La
comunión y el arropamiento afectivo mantienen una relación similar.
La idea de que el sexo debe llevar a un encuentro místico se
persigue a través del rutinario ritual del cariño que vendrá
después premiado con un placer sensual aún más rutinario, pero
suficiente para que se considere que la fusión se ha producido, si
es que alguna vez hay que pasar inspección.
De
nuevo la comunión funciona como discurso que da sentido, pero no
como finalidad que da forma. Cada acto sexual se aborda a partir de
la búsqueda puntual de afecto, o de la búsqueda del acto sexual
mismo, al que se llega a través del afecto.
Es
cierto que el componente afectivo es más susceptible de desatar la
lengua. Las contradicciones se enfrentan a la incomodidad de tener
que justificarse con más frecuencia. Pero la capacidad crítica del
discurso contextualizado en el amor es muy reducida, y se avanza más
en el sentido de crear justificaciones elaboradas y desorientadoras
que en el de someter pensamiento y comportamiento a los dictados de
la coherencia. El amor tiene, como una de sus tareas de mayor
responsabilidad, distraer al pensamiento crítico mediante una
confusa filosofía de aforismos incontrovertibles que generan células
de sentido, contradictorias entre sí, pero capaces de dar respuestas
a cada conflicto puntual.

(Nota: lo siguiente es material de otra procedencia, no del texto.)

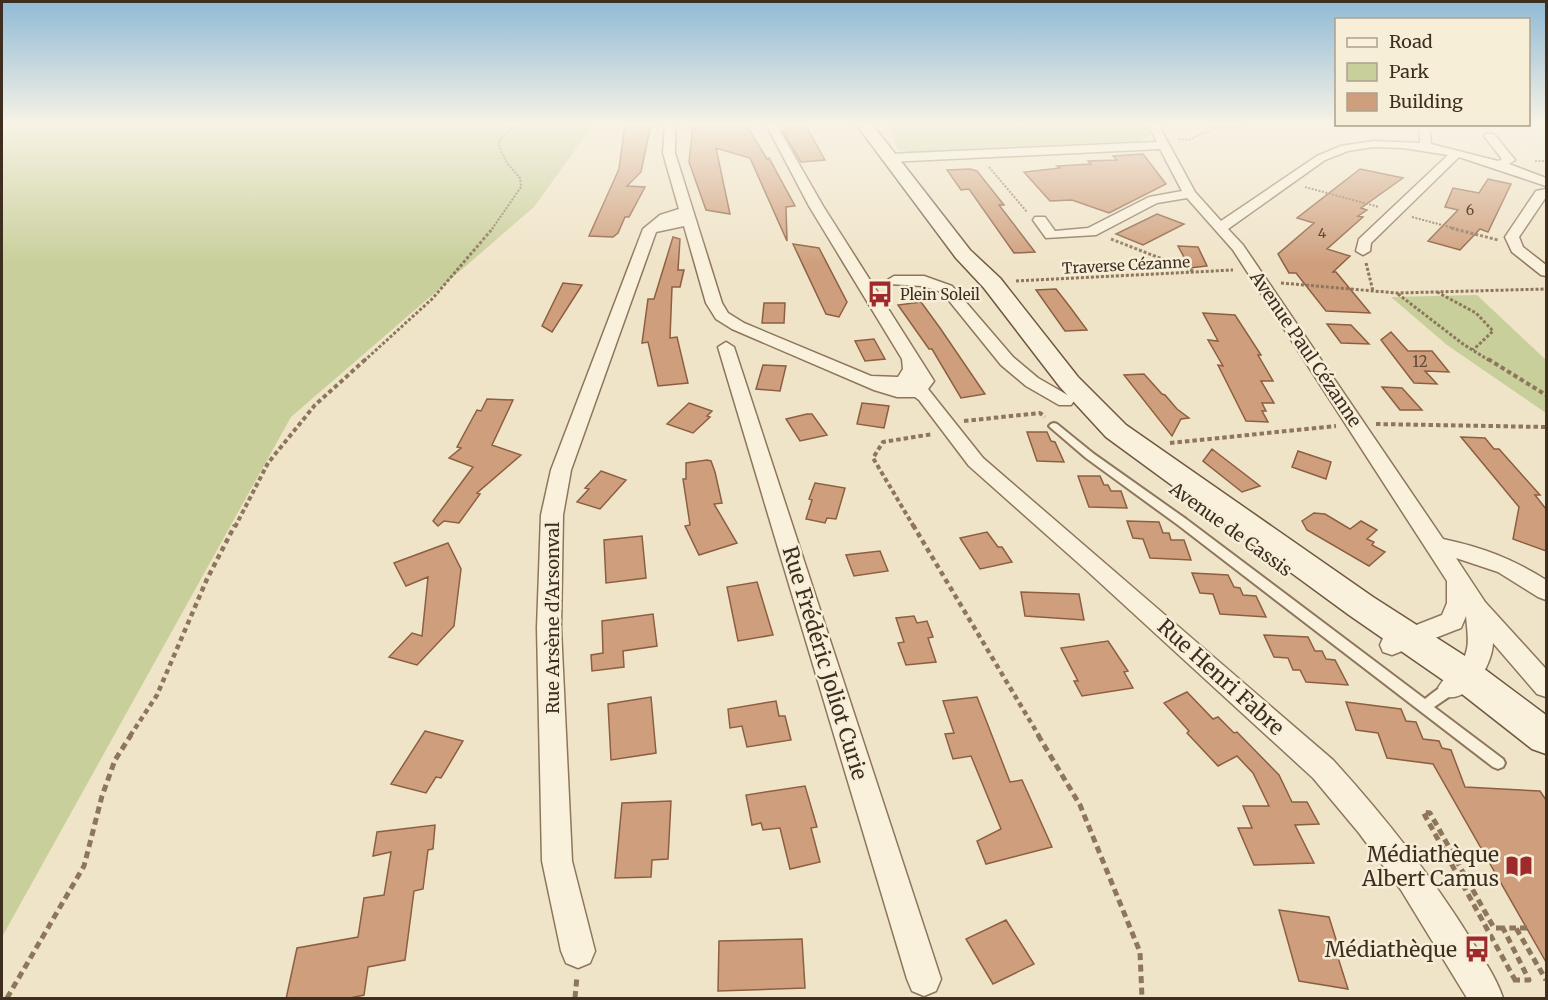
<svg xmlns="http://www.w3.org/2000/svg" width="1548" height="1000" font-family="Merriweather,serif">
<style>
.green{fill:#c9cf9b}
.building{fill:#cf9f7d;stroke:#8d5f41;stroke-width:1.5}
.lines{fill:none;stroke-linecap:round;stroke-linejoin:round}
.service-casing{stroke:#8d765c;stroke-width:4}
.minor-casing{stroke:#8d765c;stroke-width:3}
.secondary-casing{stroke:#6f573f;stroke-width:3}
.path-far4{stroke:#8d765c;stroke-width:2;stroke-dasharray:2 1.5;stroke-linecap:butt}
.path-far3{stroke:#8d765c;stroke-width:3;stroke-dasharray:3 2;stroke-linecap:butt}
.path-far2{stroke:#8d765c;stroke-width:4;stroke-dasharray:4.5 3;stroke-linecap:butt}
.path-far1{stroke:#8d765c;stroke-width:4.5;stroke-dasharray:5 4;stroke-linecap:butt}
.path{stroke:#8d765c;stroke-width:5;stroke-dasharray:7 4.5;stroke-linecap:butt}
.service{fill:#faf1dc;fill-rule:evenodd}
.minor{fill:#faf1dc;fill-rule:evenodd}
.secondary{fill:#faf1dc;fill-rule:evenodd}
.labels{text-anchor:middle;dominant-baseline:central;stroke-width:5;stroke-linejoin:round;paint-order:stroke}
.far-number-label{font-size:14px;fill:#624a37}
.far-street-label{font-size:15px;fill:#3d2e20;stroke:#f7eed8}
.far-poi-label{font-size:15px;fill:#3d2e20;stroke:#f7eed8;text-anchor:start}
.number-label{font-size:15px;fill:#624a37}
.street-label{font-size:18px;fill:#3d2e20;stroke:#f7eed8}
.near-street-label{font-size:21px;fill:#3d2e20;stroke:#f7eed8}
.near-poi-label{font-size:21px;fill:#3d2e20;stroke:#f7eed8;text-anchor:end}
</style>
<rect width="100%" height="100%" fill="#f0e4c8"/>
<!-- green -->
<path class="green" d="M2 124H594L534 207 291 417 2 937Z
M888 124H1145L1150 134 1146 138 1139 141 912 152 898 150Z
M1477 295 1546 360V413L1447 345 1391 297Z"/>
<!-- building -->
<path class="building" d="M625 124H651L641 172 627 186 645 187 629 217H625L618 233 613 237 589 236 619 169Z
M693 124H746L767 159 769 158 795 206 786 207 787 241 750 158 716 148 730 214 706 210 689 162Z
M783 124H805L825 160 801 162 783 132 787 133Z
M1143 154 1166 184 1109 213 1072 200 1050 201 1024 172 1060 168 1057 166 1091 164 1088 161 1117 160 1113 156Z
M970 169 977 171 981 176 1004 205H999L1035 252 1014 253 969 189 961 190 947 170Z
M1360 169 1403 178 1361 208 1367 210 1358 216 1363 217 1327 249 1350 256 1333 272H1336L1370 313 1326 311 1296 273H1289L1278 254 1314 223 1297 218Z
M1488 179 1511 184 1488 232 1480 229 1460 250 1428 241 1458 210 1445 207 1453 188 1479 193Z
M1157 214 1184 224 1143 245 1116 234Z
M673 237 680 239 678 270H684L680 287H672L670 338 677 337 688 383 658 386 648 342 642 343 648 299H654Z
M793 244 819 248 847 302 839 317 826 314Z
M1178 246 1198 247 1207 266 1190 268Z
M563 283 582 285 552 332 542 326Z
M1056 289 1070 307 1087 330 1065 331 1036 290Z
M921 302 940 328 985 394 961 398 932 349H929L898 305Z
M764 303H785L784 323H762Z
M1203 313 1235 315 1261 355H1258L1273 381H1261L1274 403H1262L1266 411H1262L1268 422 1246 421 1218 365 1223 366 1208 340 1218 341Z
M1327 324 1351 325 1369 344 1341 343Z
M1391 332 1408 351H1432L1449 372 1425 371 1437 384 1414 383 1381 340Z
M874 339 885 359 865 361 855 341Z
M763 365 786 366 780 391 756 389Z
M1144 374 1162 394 1165 395 1177 409 1189 418 1181 419 1172 436 1124 375Z
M1382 387 1402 388 1422 410H1400Z
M487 399 513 400 492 445 521 455 477 493 480 494 459 523 444 521 438 526 433 521 473 467 449 458 461 448 457 447 477 410 481 411Z
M689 403 712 411 707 416 710 417 693 433 667 424Z
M862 403 889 406 884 428 857 424Z
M807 414H812L827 435 800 441 786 419Z
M1027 432H1047L1051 441 1055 442 1064 462 1037 461Z
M1461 437 1485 438 1494 449H1499L1540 495H1535L1546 509V551L1513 539 1519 507Z
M1212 449 1260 486 1242 492 1203 461Z
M1298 451 1331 462 1326 479 1292 467Z
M707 460 711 461 715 472 722 503 714 504 737 543 699 555 685 526 690 525 683 479H686V463Z
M601 471 626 480 600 509 577 502 589 489 585 488Z
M1078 476H1100L1104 485H1108L1111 491H1121L1127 508 1089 507Z
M815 483 845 488 836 519 827 518 825 523 806 519 812 500 809 499Z
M1314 513 1325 514 1350 529 1361 521 1377 530 1367 539 1374 542 1372 545 1385 552 1369 566 1307 530 1302 521Z
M1127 521 1159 522 1163 533H1169L1171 540H1184L1191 560 1150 558 1143 539 1133 538Z
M987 532 998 547H1002L1012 562 980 569 960 538Z
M642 536 646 578 606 583 604 540Z
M448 543 461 569 454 626 417 665 389 657 412 633 422 636 428 577 406 586 394 563Z
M880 551 888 571 854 576 846 555Z
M1192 573 1228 575 1234 587 1240 588 1243 595 1256 596 1266 617 1220 614 1213 594 1200 593Z
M757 582 773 635 738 641 727 587Z
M1021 592 1079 594 1084 620 1025 616Z
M653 614 657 646 623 651 624 667 592 671 591 655 603 653 602 621Z
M914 616 917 623 927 621 933 637 928 638 936 662 906 665 898 643 904 642 896 618Z
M1264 635 1308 637 1315 651H1322L1326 659 1335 660 1348 685 1306 682 1300 670H1293L1288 658 1274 657Z
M1108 641 1128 671 1124 672 1133 688 1082 696 1074 681H1078L1061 648Z
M1187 692 1213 719 1218 717 1234 733 1237 732 1279 775 1292 802H1307L1319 824 1295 825 1314 863 1254 865 1238 828H1252L1243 806H1269L1253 773 1237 756 1218 766 1187 733 1189 731 1164 703Z
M651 697 656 753 611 760 608 704Z
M977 697 1010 782 1022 780 1052 847 986 864 977 841 1001 829 971 756 953 759 945 734 954 733 943 701Z
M776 701 779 716H785L791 740 747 747 742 726 730 728 728 709Z
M1346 702 1401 709 1406 721 1416 722 1423 739 1439 741 1442 748 1451 750 1465 787 1540 791 1546 800V962L1433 764 1387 758 1378 733 1356 730Z
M425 731 463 741 441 778 436 777 426 793 391 784Z
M805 786 817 827 811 828 820 862 790 869 780 828 763 830 761 823 752 825 746 795Z
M671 801 668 859 652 860 651 877 615 878 622 803Z
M435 825 433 849 428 850 423 889 414 891 405 960 368 967 364 995 345 999H286L297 948 358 937 364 898 384 895 391 852 373 856 377 832Z
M1279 910 1329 917 1339 949 1335 948 1348 989 1299 981Z
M1006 920 1034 964 993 984 966 939Z
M802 939 805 988 718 991 719 941Z"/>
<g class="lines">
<!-- service casing -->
<g class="service-casing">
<path id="service" d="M1054 423 1057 424 1094 454 1186 519 1425 699C1433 693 1445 681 1456 684L1458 688 1456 692 1434 707 1503 759 1505 763 1503 767 1498 769 1493 767 1178 525 1086 458 1051 428 1049 426 1051 424Z"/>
</g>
<!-- minor casing -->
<g class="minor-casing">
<path id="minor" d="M665 124H675V153L722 303 728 313 744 323 871 376 898 377 903 369 902 359 809 206 766 124H776L823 206 934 381 928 389 983 458 1333 760C1384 816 1430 874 1470 938 1482 957 1496 977 1503 998H1467L1401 890 1359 833 1313 778 1085 569 969 466 919 400 915 397H897L874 390 732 329 716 319 706 303 684 226 656 232 571 470 563 515 561 628 572 861 595 951 590 963 578 968 566 963 561 951 542 861 537 628 541 515 551 470 643 229 660 215 679 209 663 153Z
M1148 124H1158L1195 192 1221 221 1317 156 1341 146 1373 141 1420 143 1419 124H1429L1431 144 1498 161 1502 159 1484 136 1486 134H1494L1515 160 1509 164 1546 178V186L1459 157 1371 243 1370 251 1363 255 1356 251 1359 239 1448 155 1403 148 1373 147 1348 151 1325 160 1228 229 1243 245 1443 539C1484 548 1511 558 1546 580V600L1538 597 1498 572 1456 558 1485 602 1546 669V697L1537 694 1493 643C1492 667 1468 705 1442 696L1438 688C1442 680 1448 676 1454 670 1472 655 1468 638 1466 616L1461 628 1453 631 1392 655 1383 652 1380 645 1383 638 1442 615 1447 603V581L1233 250 1187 198 1157 203 1096 235 1046 238 1033 220 1035 217H1045L1055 231 1088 228 1149 197 1182 191 1160 149 888 162 882 158 888 154 1157 142Z
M1546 189V197L1519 237 1523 247 1546 265V276L1541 275 1512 252 1505 237 1536 191Z
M894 276H924L952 286 1013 357 1038 378 1071 397 1074 401 1071 405H1059L1026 386 1001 365 942 292 922 286 889 284 886 281Z
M726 342 734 347 941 979 936 991 924 996 912 991 907 979 718 347Z"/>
</g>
<!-- secondary casing -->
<g class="secondary-casing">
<path id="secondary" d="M856 124H872L970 250 1000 278 1078 377 1126 425 1373 597 1479 665 1546 715V754L1532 749 1453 687 1349 615 1106 437 1060 387 984 288 956 258Z"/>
</g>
<!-- path-far4 -->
<path class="path-far4" d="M1222 126 1239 128 1248 124
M1178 139 1188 140 1224 124
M1535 161H1546
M989 167 1027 212
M1305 187 1379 207
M1412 217 1457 229
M492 229 521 187 520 178 507 163 498 144 502 137 519 124"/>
<!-- path-far3 -->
<path class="path-far3" d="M1451 228 1498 240
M1111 239 1193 271
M1366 263 1373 291
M1016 281 1233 270
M1281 283 1397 293 1546 289
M1437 292 1476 313 1493 331 1473 350
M1398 294 1463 344 1490 361
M364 361 433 298 493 228"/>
<!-- path-far2 -->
<path class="path-far2" d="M1488 359 1546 395
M964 421 1040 413 1045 417
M1376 424 1546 427
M1170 443 1336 426
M235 527 268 463 315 405 366 359
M914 527 873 458 883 442 933 434"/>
<!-- path-far1 -->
<path class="path-far1" d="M913 525 1039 736
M130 736 157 695 207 579 235 525"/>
<!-- path -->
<path class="path" d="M1038 735 1080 805 1140 952 1142 998
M1503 928H1494L1430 813 1423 812 1515 980
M1527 928H1516L1546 980
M1513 980H1529L1503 928H1516
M7 998 84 866 102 796 115 760 131 735
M575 998 577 976"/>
<!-- service -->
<use href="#service" class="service"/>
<!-- minor -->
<use href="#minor" class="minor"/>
<!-- secondary -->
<use href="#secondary" class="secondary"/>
</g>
<!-- sky -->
<linearGradient id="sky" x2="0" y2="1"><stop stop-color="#8fbad6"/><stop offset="0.47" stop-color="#f8f3e6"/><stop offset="1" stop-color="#f8f3e6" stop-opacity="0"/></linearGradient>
<rect width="1548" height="264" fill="url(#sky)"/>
<!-- icons -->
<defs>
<g id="bus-bare" transform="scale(2.07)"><path d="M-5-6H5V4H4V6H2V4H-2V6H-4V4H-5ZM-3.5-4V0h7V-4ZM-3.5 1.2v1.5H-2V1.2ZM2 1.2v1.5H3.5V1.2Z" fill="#9e2a2b" stroke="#f7eed8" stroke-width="2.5" paint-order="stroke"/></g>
<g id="library-bare" transform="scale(2.07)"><path d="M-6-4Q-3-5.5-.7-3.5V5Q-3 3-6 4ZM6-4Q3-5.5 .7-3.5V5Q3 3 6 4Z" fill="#9e2a2b" stroke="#f7eed8" stroke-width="2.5" paint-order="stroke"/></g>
</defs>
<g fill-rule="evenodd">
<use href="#bus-bare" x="880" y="294"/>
<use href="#library-bare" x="1519" y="866"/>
<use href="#bus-bare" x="1477" y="949"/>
</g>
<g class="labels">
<!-- far-number labels -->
<g class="far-number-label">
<text x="1470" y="210">6</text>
<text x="1322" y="233">4</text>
</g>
<!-- far-street labels -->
<g class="far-street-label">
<text transform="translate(1126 265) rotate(-3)">Traverse Cézanne</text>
</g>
<!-- far-poi labels -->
<g class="far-poi-label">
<text x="900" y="294">Plein Soleil</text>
</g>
<!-- number labels -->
<g class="number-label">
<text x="1420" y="361">12</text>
</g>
<!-- street labels -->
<g class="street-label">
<text transform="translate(1306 349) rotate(56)">Avenue Paul Cézanne</text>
<text transform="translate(1231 529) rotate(36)">Avenue de Cassis</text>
<text transform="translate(552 618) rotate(-90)">Rue Arsène d'Arsonval</text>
</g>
<!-- near-street labels -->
<g class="near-street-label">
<text transform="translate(825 663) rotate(73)">Rue Frédéric Joliot Curie</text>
<text transform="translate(1221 677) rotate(42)">Rue Henri Fabre</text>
</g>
<!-- near-poi labels -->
<g class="near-poi-label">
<text x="1499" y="854">Médiathèque<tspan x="1499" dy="24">Albert Camus</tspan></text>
<text x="1457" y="949">Médiathèque</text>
</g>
</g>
<!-- border -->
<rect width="1548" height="1000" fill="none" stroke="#3d2e20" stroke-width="6"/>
<!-- legend -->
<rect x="1335" y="18" width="195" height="108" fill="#f7eed8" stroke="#ada18e" stroke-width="1.5"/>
<rect x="1347" y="38" width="30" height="9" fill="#faf1dc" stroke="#ada18e" stroke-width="1.5"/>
<text x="1389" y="48" font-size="18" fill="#3d2e20">Road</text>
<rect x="1347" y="63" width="30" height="18" fill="#c9cf9b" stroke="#ada18e" stroke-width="1.5"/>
<text x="1389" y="78" font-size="18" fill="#3d2e20">Park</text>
<rect x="1347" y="93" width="30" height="18" fill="#cf9f7d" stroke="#ada18e" stroke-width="1.5"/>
<text x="1389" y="108" font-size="18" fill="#3d2e20">Building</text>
</svg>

El amor genera a nuestro alrededor un
discurso cansino y copiosísimo; un estruendoso murmullo
publicitario, cuya omnipresencia persigue cerrar en falso todas sus
contradicciones. Así, mientras el arropamiento afectivo implica el
avance con respecto al sexo incomunicativo de permitirnos
preguntarnos “qué pasa aquí”, el amor desarrolla una única y
multiforme respuesta: El amor es así, no pasa nada.